Sadly, the text is still plagued by rogue grammar, but putting that aside this is a very good volume. It’s far above the level of the first two volumes, far grittier, but oddly shorter.
Again, there are laugh out loud moments but the underlying tone is far darker. This volume caused me to stop and reflect on what I’d just read on more than one occasion.
Richard progresses via a slightly unusual route from Corporal to Captain. As usual he gets into various scrapes which are often related to alcohol intake. But the real interesting thing is that we start to see the character of Richard developing, and much of what we see isn’t nice. We start to see the emergence of an ‘evil twin’; we start to witness Richard’s flashbacks to some of the awful things he’s seen from the sorties he’s been on.

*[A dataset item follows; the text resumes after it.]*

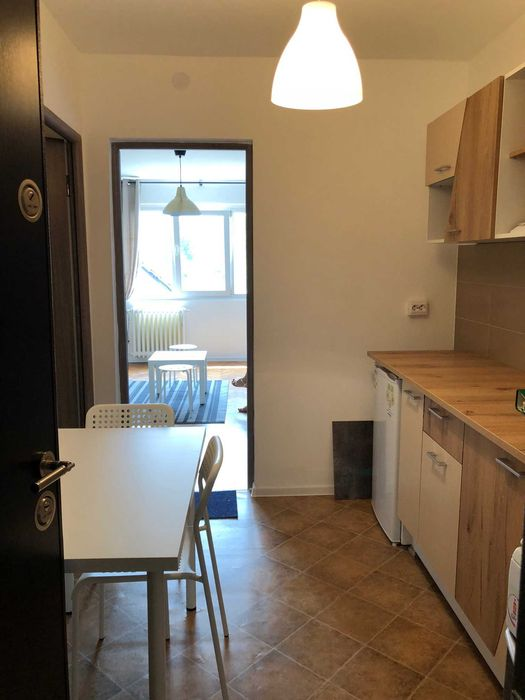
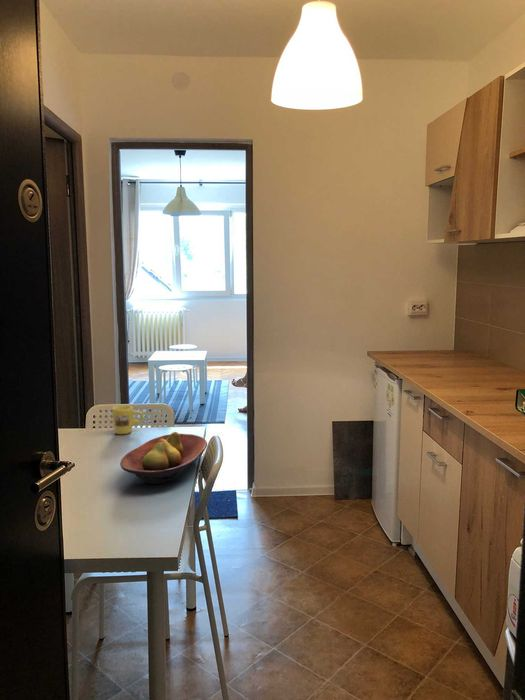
+ fruit bowl [119,431,208,485]
+ mug [111,404,144,435]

I’d say that this volume is as true to life as anything in the forces gets. The epilogue caught me by surprise (I don’t know why) and that particular section makes this volume all the more poignant.
This volume is physically easier to read (on my iPad at least) because greater spacing is used between the paragraphs. It’s surprising the difference that a little white space makes.
I think I might also have gotten to the bottom of my earlier observation about writing styles. – There looks to have been two editors/proof-readers.
It’s a real shame that the earlier volumes didn’t match up to this one.
4 Anchors from me, well worth a read.